Reproduce the listing below as it stands. Leave out each image.
=== Data excerpts ===
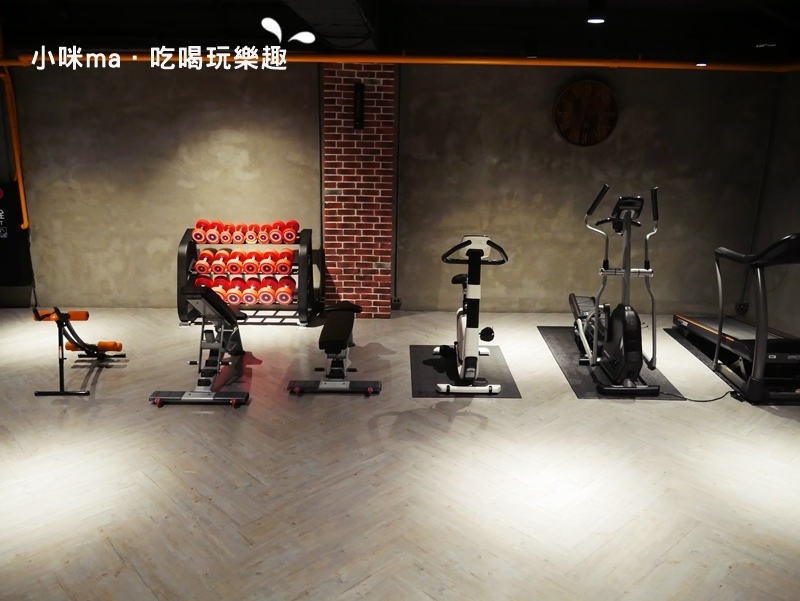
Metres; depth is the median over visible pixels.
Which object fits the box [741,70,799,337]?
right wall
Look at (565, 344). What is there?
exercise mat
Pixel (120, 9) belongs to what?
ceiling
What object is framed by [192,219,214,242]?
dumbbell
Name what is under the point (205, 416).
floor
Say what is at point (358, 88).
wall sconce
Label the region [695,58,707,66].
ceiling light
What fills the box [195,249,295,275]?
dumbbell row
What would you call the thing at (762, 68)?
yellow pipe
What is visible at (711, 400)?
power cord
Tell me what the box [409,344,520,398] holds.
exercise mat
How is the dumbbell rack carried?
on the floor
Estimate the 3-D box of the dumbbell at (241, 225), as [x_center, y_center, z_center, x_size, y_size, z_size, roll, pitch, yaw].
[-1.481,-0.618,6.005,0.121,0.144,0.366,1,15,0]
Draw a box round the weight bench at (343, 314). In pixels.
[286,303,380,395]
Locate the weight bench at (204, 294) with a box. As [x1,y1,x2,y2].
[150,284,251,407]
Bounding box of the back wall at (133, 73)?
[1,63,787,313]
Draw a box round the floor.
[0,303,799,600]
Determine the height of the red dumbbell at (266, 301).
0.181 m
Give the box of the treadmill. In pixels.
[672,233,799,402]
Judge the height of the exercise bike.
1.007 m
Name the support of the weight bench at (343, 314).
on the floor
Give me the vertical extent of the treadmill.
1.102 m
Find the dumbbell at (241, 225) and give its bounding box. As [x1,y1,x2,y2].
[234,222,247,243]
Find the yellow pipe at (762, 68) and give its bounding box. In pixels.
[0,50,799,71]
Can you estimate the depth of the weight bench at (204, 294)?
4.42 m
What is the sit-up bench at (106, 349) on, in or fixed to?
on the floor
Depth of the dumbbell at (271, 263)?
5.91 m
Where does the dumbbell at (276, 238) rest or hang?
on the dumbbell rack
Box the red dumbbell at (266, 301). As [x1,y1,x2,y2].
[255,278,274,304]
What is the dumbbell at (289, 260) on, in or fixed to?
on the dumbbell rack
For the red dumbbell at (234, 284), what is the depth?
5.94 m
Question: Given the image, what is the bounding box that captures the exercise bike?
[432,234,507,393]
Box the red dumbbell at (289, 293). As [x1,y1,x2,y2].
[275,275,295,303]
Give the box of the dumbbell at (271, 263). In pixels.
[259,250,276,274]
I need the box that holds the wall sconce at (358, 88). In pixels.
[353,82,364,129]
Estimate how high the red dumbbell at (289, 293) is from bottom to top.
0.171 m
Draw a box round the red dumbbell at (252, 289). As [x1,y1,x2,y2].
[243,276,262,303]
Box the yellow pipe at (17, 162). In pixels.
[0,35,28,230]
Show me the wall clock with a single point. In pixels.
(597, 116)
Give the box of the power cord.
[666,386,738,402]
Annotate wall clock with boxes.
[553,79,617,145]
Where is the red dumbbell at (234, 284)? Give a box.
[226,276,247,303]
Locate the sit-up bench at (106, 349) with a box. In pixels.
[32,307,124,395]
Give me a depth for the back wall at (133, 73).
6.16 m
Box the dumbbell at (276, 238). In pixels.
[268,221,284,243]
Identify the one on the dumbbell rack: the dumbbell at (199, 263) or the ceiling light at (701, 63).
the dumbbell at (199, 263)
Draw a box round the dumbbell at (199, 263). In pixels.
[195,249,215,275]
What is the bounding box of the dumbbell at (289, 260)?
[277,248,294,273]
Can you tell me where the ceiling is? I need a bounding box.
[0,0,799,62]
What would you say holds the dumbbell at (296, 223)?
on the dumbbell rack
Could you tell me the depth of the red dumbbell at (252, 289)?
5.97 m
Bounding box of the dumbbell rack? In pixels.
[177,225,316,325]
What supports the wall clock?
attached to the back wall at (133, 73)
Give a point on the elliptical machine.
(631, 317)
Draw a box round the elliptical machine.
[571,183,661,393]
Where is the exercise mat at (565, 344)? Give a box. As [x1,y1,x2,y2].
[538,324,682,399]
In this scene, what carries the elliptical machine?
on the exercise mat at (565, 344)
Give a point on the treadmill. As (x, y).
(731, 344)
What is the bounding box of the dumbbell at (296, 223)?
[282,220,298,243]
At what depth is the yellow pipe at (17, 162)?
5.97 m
===
Reply:
Metres; depth is the median over visible pixels.
Which object fits the box [741,70,799,337]?
right wall
Look at (565, 344). What is there?
exercise mat
Pixel (120, 9) belongs to what?
ceiling
What object is framed by [192,219,214,242]?
dumbbell
Name what is under the point (205, 416).
floor
Say what is at point (358, 88).
wall sconce
Label the region [695,58,707,66].
ceiling light
What fills the box [195,249,295,275]?
dumbbell row
What would you call the thing at (762, 68)?
yellow pipe
What is visible at (711, 400)?
power cord
Tell me what the box [409,344,520,398] holds.
exercise mat
How is the dumbbell rack carried?
on the floor
Estimate the 3-D box of the dumbbell at (241, 225), as [x_center, y_center, z_center, x_size, y_size, z_size, roll, pitch, yaw].
[-1.481,-0.618,6.005,0.121,0.144,0.366,1,15,0]
Draw a box round the weight bench at (343, 314). In pixels.
[286,303,380,395]
Locate the weight bench at (204, 294) with a box. As [x1,y1,x2,y2].
[150,284,251,407]
Bounding box of the back wall at (133, 73)?
[1,63,787,313]
Draw a box round the floor.
[0,303,799,600]
Determine the height of the red dumbbell at (266, 301).
0.181 m
Give the box of the treadmill. In pixels.
[672,233,799,402]
Judge the height of the exercise bike.
1.007 m
Name the support of the weight bench at (343, 314).
on the floor
Give me the vertical extent of the treadmill.
1.102 m
Find the dumbbell at (241, 225) and give its bounding box. As [x1,y1,x2,y2].
[234,222,247,243]
Find the yellow pipe at (762, 68) and give its bounding box. In pixels.
[0,50,799,71]
Can you estimate the depth of the weight bench at (204, 294)?
4.42 m
What is the sit-up bench at (106, 349) on, in or fixed to?
on the floor
Depth of the dumbbell at (271, 263)?
5.91 m
Where does the dumbbell at (276, 238) rest or hang?
on the dumbbell rack
Box the red dumbbell at (266, 301). As [x1,y1,x2,y2].
[255,278,274,304]
What is the dumbbell at (289, 260) on, in or fixed to?
on the dumbbell rack
For the red dumbbell at (234, 284), what is the depth?
5.94 m
Question: Given the image, what is the bounding box that captures the exercise bike?
[432,234,507,393]
Box the red dumbbell at (289, 293). As [x1,y1,x2,y2].
[275,275,295,303]
Give the box of the dumbbell at (271, 263). In pixels.
[259,250,276,274]
I need the box that holds the wall sconce at (358, 88). In pixels.
[353,82,364,129]
Estimate how high the red dumbbell at (289, 293) is from bottom to top.
0.171 m
Draw a box round the red dumbbell at (252, 289). As [x1,y1,x2,y2].
[243,276,262,303]
Box the yellow pipe at (17, 162). In pixels.
[0,35,28,230]
Show me the wall clock with a single point. In pixels.
(597, 116)
Give the box of the power cord.
[666,386,738,402]
Annotate wall clock with boxes.
[553,79,617,145]
Where is the red dumbbell at (234, 284)? Give a box.
[226,276,247,303]
Locate the sit-up bench at (106, 349) with a box. In pixels.
[32,307,124,395]
Give me a depth for the back wall at (133, 73).
6.16 m
Box the dumbbell at (276, 238). In pixels.
[268,221,284,243]
Identify the one on the dumbbell rack: the dumbbell at (199, 263) or the ceiling light at (701, 63).
the dumbbell at (199, 263)
Draw a box round the dumbbell at (199, 263). In pixels.
[195,249,215,275]
What is the bounding box of the dumbbell at (289, 260)?
[277,248,294,273]
Can you tell me where the ceiling is? I need a bounding box.
[0,0,799,62]
What would you say holds the dumbbell at (296, 223)?
on the dumbbell rack
Could you tell me the depth of the red dumbbell at (252, 289)?
5.97 m
Bounding box of the dumbbell rack? In pixels.
[177,225,316,325]
What supports the wall clock?
attached to the back wall at (133, 73)
Give a point on the elliptical machine.
(631, 317)
Draw a box round the elliptical machine.
[571,183,661,393]
Where is the exercise mat at (565, 344)? Give a box. As [x1,y1,x2,y2].
[538,324,682,399]
In this scene, what carries the elliptical machine?
on the exercise mat at (565, 344)
Give a point on the treadmill. As (x, y).
(731, 344)
What is the bounding box of the dumbbell at (296, 223)?
[282,220,298,243]
At what depth is the yellow pipe at (17, 162)?
5.97 m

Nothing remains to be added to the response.